His announcement ceremony was considered dull. He made little impact in his first debate appearance. He portrays himself as the responsible Republican, but everyone knows the designated driver is no fun at all at parties. The most interesting thing the candidate's done so far is scold Rick Perry via Twitter for not believing in global warming. Wednesday, Huntsman released a detailed jobs program meant to preempt President Obama's big jobs speech next week. Slate's Dave Weigel notes the plan offered a fairly radical restructuring of the tax code, eliminating the earned income tax credit, which helps people who don't make much money. Sounds like smart thinking, really. Yawn!

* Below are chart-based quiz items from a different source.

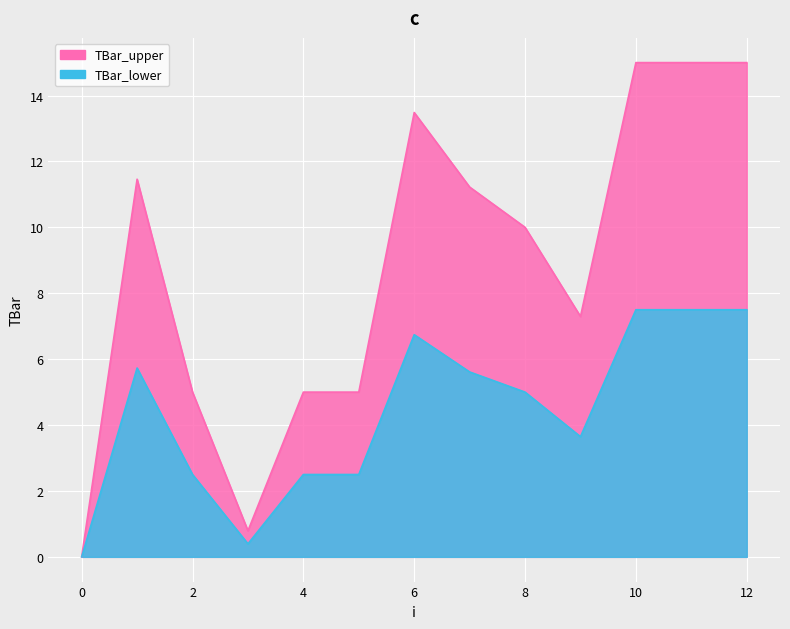

List the labels in order of value, smallest first.

0, 3, 2, 4, 5, 9, 8, 7, 1, 6, 10, 11, 12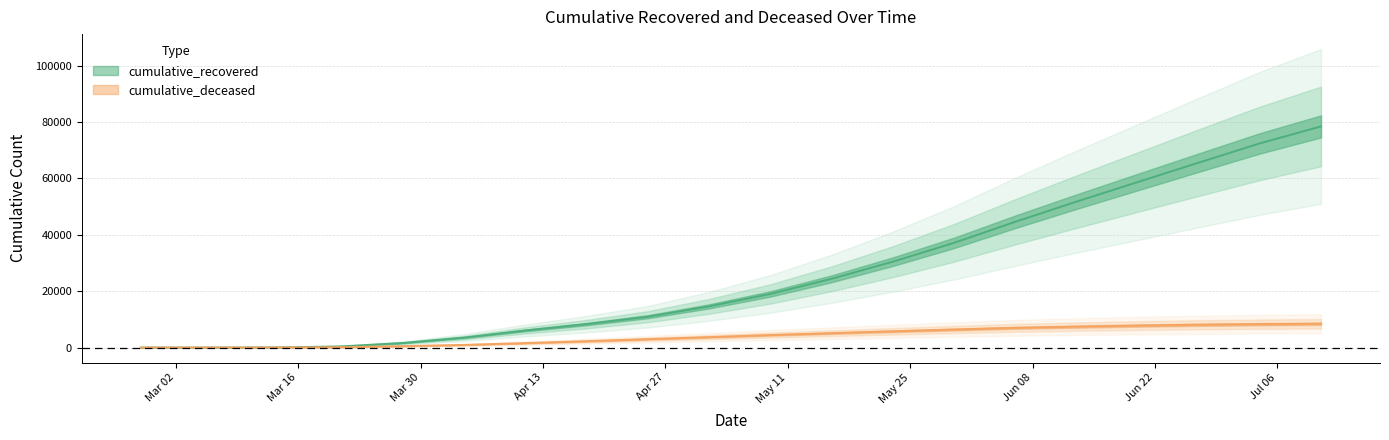

How many data points does each series have?

20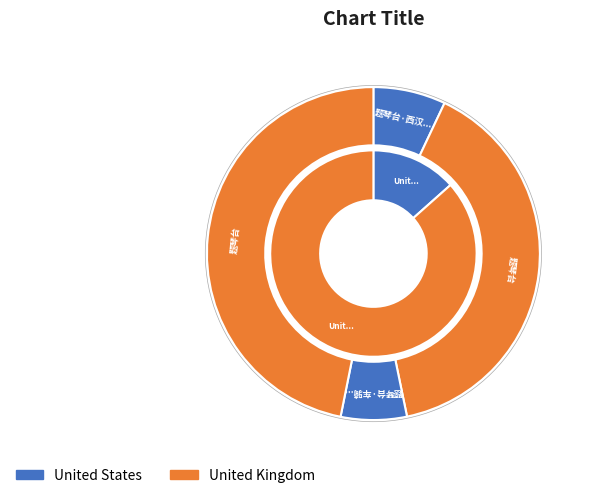

True or false: 题琴台 accounts for 29% of the total.

False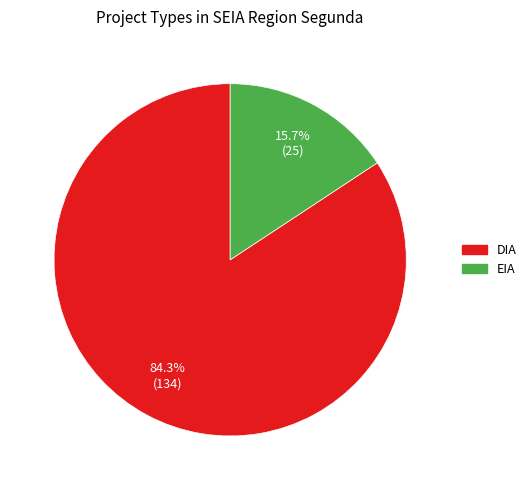

What portion of the pie excludes EIA?

84.3%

Back to the fun stuff. Huntsman canned Ethan Eilon, who'd never worked in New Hampshire before. Eilon's being replaced by Sarah Crawford Stewart, who was deputy campaign manager in New Hampshire for John McCain in 2008 and was working for Tim Pawlenty before the Minnesotan dropped out.
 
Is it wrong to devote so much focus to the turmoil within Huntsman's campaign? In August, Politico's Jonathan Martin argued that the campaign drama undercut Huntsman's key selling point: that he's a competent manager. Further, the knock on Huntsman is that his candidacy is entirely a media-created phenomenon -- he's way too liberal for Republican voters, but he looks good in Vogue pictorials. So at the very least, Huntsman should figure out how to look cool in front of his base, reporters.